In the face of several challenges endured by the clean energy industry in 2012, including the demise of some high profile solar energy companies and concerns around smart grids, largely involving issues of consumer privacy, Pike Research conducted a survey of more than 1,000 US adults in order to investigate their level of awareness concerning key concepts within the energy sector. The study also rated their level of support for each technology.

The rationale for the study concerned the fact that public sentiment about clean energy issues has not always been reflected in the market and in policy. Despite efforts to educate customers about clean energy, it is the case that attitudes among the public are generally slow to change.

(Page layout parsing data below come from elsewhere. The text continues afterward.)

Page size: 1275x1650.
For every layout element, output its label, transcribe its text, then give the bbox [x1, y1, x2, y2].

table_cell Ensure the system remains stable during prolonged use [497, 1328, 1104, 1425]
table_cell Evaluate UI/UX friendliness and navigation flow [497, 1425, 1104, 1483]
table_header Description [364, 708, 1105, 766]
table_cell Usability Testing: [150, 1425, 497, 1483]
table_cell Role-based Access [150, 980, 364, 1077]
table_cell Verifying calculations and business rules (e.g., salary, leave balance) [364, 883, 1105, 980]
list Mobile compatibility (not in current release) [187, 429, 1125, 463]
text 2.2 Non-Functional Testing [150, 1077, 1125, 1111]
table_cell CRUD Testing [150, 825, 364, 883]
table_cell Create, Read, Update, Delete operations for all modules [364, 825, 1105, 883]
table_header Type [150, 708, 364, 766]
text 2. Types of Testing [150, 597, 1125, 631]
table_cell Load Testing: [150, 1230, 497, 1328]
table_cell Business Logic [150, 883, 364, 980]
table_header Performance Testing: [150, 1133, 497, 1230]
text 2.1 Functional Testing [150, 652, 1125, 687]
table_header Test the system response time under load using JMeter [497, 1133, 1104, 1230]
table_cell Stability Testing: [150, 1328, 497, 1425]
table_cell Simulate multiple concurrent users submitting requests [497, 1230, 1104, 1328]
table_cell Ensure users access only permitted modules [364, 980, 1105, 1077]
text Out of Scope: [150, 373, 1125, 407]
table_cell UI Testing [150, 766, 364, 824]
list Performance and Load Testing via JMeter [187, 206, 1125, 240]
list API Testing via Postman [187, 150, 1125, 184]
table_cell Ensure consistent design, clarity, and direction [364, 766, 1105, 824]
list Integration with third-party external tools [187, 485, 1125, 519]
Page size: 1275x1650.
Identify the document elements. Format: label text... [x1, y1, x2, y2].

The technologies covered by the study included solar, wind, coal, nuclear, hybrid vehicles, natural gas cars, biofuels, smart grids and smart meters, carbon credits, cap & trade and LEED certification. The white paper that Pike has published as a result presents all the survey responses along with charts and commentary on notable trends and patterns.

The report found little substantial change in attitudes since a similar study was carried out in 2011 on the basis that many people have already formed opinions about clean energy and that they are in general holding steady. However opinions are in general fairly positive with solar and wind being the most favoured technologies above coal and nuclear. The result reveal that, in the US at least, solar and wind have attracted mass appeal among consumers.

Clean transportation is also favoured but not to the same extent as solar and wind. Attitudes to smart grids are, however, less positive in comparison with a high number of respondents reporting that they were less familiar with smart grid technology or had fairly neutral opinions about it.

The report can be downloaded for free from the Pike Research website.